Mi-juillet, l'Academy of Television Arts and Sciences a rendu publique la liste des nommés aux Emmy Awards, qui récompensent, depuis plus de soixante ans, les meilleures émissions et les meilleurs professionnels de la télévision américaine. En France, on s'intéresse à cet équivalent des oscars depuis que nous sommes entrés dans l'âge d'or des séries (et aussi l'Internet à haut débit). Pour faire court, au siècle dernier, Dallas et les Feux de l'amour faisaient des cartons d'audience sur TF1, mais on se foutait d'avoir dix ans de retard sur la diffusion américaine. Et personne ne se levait à 5 heures pour assister à la remise des Emmys. «The Times They Are a Changin'»…
Au XXIe siècle, les dîners entre amis sont l'occasion de débats sans fin où on dresse la liste des meilleures-séries-de-tous-les-temps et on se déchire sur la supériorité ou non de ces mêmes séries sur le cinéma. Même les discussions sur les prix de l'immobilier ont été reléguées entre la poire et le fromage. Pire, on écourte nos nuits en commentant en direct le palmarès des Emmys sur les réseaux sociaux. Justement, celui de 2015 sera divulgué le 20 septembre et il sera l'occasion de mettre fin à une des plus grandes injustices de ce palmarès : l'absence de récompense pour Jon Hamm, aka Don Draper, le rôle principal de Mad Men.
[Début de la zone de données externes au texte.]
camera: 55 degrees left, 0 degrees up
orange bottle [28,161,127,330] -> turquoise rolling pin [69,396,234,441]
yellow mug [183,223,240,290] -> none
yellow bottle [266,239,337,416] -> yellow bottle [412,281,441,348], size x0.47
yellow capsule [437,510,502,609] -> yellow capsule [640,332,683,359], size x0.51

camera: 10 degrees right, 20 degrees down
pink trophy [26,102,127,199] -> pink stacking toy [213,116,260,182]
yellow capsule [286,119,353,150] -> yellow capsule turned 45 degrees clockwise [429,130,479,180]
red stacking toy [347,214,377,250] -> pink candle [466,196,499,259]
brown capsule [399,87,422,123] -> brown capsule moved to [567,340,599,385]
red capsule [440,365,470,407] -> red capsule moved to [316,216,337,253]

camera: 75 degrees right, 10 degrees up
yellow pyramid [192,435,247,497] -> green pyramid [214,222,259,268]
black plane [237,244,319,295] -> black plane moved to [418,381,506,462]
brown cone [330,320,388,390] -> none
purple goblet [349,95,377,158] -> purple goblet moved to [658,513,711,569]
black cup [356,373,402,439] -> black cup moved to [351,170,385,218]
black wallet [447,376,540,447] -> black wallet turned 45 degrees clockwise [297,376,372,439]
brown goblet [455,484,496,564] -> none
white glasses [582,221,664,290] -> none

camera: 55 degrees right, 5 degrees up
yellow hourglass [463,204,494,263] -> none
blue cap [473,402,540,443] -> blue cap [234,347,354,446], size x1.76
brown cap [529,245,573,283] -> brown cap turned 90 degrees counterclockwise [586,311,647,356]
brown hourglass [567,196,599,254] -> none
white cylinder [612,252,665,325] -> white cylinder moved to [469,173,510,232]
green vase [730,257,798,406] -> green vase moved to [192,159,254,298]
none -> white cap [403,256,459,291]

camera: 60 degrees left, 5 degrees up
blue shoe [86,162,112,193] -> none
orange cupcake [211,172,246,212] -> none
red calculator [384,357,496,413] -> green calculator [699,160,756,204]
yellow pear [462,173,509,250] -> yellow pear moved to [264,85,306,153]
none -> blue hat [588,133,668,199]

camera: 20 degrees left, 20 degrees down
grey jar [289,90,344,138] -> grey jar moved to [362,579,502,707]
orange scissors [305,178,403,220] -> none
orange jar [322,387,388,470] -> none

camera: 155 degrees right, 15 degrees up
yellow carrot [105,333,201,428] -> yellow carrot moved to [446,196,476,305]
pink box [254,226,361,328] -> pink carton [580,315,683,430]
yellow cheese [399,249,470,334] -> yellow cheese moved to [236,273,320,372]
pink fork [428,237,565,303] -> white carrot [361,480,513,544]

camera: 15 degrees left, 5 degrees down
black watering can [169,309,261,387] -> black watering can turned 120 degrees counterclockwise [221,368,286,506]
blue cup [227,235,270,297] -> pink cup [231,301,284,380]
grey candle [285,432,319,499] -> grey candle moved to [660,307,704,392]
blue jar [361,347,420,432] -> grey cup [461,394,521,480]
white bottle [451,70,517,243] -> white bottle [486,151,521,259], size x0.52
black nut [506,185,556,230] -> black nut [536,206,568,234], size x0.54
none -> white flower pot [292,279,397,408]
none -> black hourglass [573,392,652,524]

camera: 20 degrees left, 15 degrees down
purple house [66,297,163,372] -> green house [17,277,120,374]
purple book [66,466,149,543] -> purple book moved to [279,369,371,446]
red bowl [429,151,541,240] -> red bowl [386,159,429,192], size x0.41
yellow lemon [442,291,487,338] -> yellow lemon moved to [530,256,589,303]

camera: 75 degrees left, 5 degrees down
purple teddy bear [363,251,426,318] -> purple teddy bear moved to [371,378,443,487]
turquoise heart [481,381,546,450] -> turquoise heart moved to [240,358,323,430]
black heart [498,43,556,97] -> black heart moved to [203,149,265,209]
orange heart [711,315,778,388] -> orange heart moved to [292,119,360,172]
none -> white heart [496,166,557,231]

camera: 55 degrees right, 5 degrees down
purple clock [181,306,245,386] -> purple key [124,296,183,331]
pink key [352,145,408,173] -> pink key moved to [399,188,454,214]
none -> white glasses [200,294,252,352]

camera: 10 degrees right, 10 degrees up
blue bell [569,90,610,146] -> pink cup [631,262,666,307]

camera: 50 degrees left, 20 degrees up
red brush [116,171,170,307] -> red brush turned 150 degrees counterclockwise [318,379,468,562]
Cette immense série de Matthew Weiner se déroule principalement dans les années 60 à New York et raconte le quotidien d'une agence de pub. Série à l'humour subtil et noir, féministe, remarquablement interprétée, écrite, réalisée et habillée, Mad Men raconte la décennie où les Etats-Unis ont perdu leur innocence. Hamm a magistralement incarné durant sept saisons le mâle alpha de cette Amérique triomphante et sombre sans jamais recevoir un Emmy. Souvent nommée, l'épine dorsale de cette fresque chorale, soliste aux multiples visages, n'a jamais été récompensée. Au point de créer une fête des losers.
Dans l'ultime épisode de l'ultime saison, Don Draper traverse les Etats-Unis dans une quête que même lui ne connaît pas (une impossible rédemption ?). Perdu, halluciné, il perçoit en écho une citation de Sur la route de Jack Kerouac : «Whither goest thou, America, in thy shiny car in the night ?» («Vers quel séjour diriges-tu tes pas, Amérique, en ton automobile étincelante dans la nuit ?»). Comme Sur la route a imprégné la littérature américaine de son empreinte, Mad Men et Don Draper marqueront l'histoire de la télévision, montrant le chemin à de nouvelles séries.
Quelle route prendra l'Académie de la télévision ? Si elle ne prend pas la bonne, Hamm et les fans de la série sauront se consoler : après tout, The Wire, autre série socle, considérée comme la meilleure série de tous les temps, n'a jamais rien gagné aux Emmys. Le club des losers a quand même une sacrée gueule.